Я взял косяк из ее пальцев и затушил его со словами:
– Для этого ты еще маловата!
– Ладно, папочка, – засмеялась она.
– Правда, бросай.
– Между прочим, травы мне дал твой приятель, Джон.
– Ну, он не лучший образец для подражания.
– Он сказал, что раньше был полицейским.
– Вот именно.
– Еще сказал, что мне лучше пойти с ним. И что ты – обдолбанный нарик, – спокойно произнесла она.
Я не отреагировал. Девица прищурилась, на ее юном лице отразилось беспокойство.
– Джон сказал, ты тоже служил в полиции. Что произошло? Ведь из полиции уходят уже старики. Тебя что, уволили? Или сам ушел?
– Подал в отставку, – ответил я и замолчал.
– Почему?
– Тебе на один вопрос ответишь, а следом еще тыща, – с притворной усталостью в голосе сказал я.
– Ты намекаешь, что я слишком много болтаю?
– Нет. Но я серьезно тебе говорю: тебе надо поступать, не губи себе жизнь. Сделай одолжение, окончи школу.
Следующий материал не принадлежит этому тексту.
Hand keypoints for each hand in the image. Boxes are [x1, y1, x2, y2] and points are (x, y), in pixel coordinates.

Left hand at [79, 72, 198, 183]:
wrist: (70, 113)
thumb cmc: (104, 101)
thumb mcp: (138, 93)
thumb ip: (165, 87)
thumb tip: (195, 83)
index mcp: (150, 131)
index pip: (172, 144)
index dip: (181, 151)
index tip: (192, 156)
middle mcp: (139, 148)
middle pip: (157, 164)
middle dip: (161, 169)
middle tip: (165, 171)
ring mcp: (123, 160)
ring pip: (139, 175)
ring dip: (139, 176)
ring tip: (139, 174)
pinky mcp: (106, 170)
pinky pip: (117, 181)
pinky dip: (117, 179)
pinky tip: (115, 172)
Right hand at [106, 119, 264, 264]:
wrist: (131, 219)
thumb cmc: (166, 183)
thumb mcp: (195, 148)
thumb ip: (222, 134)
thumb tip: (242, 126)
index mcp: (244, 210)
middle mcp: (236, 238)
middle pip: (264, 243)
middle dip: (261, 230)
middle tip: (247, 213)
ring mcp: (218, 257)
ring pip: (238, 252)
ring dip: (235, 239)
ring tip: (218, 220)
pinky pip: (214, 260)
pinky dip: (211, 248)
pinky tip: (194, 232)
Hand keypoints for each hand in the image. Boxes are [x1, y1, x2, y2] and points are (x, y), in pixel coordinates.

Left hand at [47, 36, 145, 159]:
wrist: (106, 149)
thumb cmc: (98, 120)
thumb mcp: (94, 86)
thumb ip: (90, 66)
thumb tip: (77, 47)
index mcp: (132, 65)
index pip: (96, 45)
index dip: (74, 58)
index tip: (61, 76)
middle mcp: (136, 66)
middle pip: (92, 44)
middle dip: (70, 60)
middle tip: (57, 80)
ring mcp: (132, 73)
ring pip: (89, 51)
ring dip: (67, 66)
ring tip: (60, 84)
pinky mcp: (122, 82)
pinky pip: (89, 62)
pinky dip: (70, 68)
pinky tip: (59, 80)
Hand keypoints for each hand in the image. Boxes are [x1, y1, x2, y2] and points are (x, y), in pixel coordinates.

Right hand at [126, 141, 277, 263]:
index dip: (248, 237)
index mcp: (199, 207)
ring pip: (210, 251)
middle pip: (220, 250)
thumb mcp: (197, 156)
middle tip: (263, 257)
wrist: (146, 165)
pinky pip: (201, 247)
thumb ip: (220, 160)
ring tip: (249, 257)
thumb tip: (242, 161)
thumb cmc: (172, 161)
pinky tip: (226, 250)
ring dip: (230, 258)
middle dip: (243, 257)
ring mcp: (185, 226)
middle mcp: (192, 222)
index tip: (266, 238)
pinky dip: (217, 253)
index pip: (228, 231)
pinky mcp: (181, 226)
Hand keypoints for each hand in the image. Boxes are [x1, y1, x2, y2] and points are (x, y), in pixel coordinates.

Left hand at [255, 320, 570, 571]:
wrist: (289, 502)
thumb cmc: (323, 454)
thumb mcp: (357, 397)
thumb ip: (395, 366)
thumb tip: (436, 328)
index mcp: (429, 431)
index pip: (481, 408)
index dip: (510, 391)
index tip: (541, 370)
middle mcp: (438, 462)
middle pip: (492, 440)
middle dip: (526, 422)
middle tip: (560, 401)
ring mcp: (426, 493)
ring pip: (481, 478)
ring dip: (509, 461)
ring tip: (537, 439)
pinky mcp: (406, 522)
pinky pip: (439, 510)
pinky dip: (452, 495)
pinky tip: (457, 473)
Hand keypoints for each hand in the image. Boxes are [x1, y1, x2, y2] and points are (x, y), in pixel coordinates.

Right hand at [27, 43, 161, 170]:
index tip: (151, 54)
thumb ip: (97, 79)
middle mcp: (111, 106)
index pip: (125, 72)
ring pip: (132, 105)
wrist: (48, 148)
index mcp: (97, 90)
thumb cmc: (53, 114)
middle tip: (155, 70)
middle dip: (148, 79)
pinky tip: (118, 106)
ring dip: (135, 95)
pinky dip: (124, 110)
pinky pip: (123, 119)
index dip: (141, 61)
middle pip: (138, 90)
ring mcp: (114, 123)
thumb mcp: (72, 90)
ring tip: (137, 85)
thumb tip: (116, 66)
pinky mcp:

– Сколько у тебя было высших баллов за экзамены[2]?
– Четыре.
– Ого! Ты гений, что ли?
– Типа того.
– Борода тебя старит и не идет совсем. Ты ее отпустил, потому что лицо слишком вытянутое? Зря старался: не помогло. А вообще ты красавчик: зеленые глаза, темные брови, изящный нос… Только выглядишь нездоровым, по правде сказать: худой, сутулый. Тебе бы надо получше следить за собой.
– Господи, если я так кошмарно выгляжу, как же мне, черт возьми, удалось уломать такого специалиста в области стиля…
– Именно что уломать, – перебила она. – К тому же твой друг Джон настойчиво пытался объяснить мне в мучительных подробностях, как именно он планировал чинить свой мотоцикл.
– Захватывающая тема, – согласился я и вздохнул. Она была права. Эта глупая семнадцатилетняя девчонка была права во всем. Удивительно. Кожа у меня начала покрываться мурашками. Время подходило, но не здесь же и не на глазах у ребенка, в конце концов!
– Нам пора, – сказала она, будто угадав мои мысли. – Я в душ.
– Ты уверена, что здесь есть душ?
– Есть, я проверяла. – И она направилась к корме.
Я присел на койку. Умница. Продолбает свою жизнь, а мне-то что. На откидном столике валялись ее шмотки: заколка для волос, гребень, сумочка. Я открыл сумочку, взял из нее банкноту в десять фунтов, положил в карман, подумал, положил обратно в сумочку, подумал еще – и купюра все же упокоилась в моем кармане.
Послышался звук льющейся воды. Наконец появилась девица, обмотанная полотенцем.
– Хороша водичка, – сказала она.
– Ну ты даешь! Мне вот так слабо.
– То есть?
– Я не могу мыться под холодной водой, мне подавай удобства.
– Но я мылась горячей.
– Не понял?
– Я включила нагреватель, – пояснила она с наивностью во взоре.
– Но тут же нет электричества, – проговорил я, чувствуя, как на загривке выступает холодный пот.
– А я его включила. Я знаю как: мне приходилось бывать на яхтах, мой дядя Ф…
– Господи! Свет же подает сигнал на пульт охранника, давая знать, что в лодке кто-то есть! – С этими словами я бросился наверх. Глянул через три ряда лодок на будку. Надо ли сомневаться: охранник уже направлялся сюда, чтобы проверить, почему загорелся сигнал, хотя лодку никто не брал. – Твою мать, быстро собирай свое барахло!
Я схватил ее за руку в тот момент, когда она пыталась одновременно натянуть на себя брюки и футболку. Напяливая на себя куртку, я вылез на палубу. Охранник уже был на мостике, он особо не торопился, хрустел чипсами. Само безразличие – он ведь знал, что нам все равно никуда не деться, потому что единственный путь как с лодки, так и на лодку – через него. Нам остается только укрыться на другой лодке, или плыть к пристани, или переть прямо на него в надежде выкрутиться.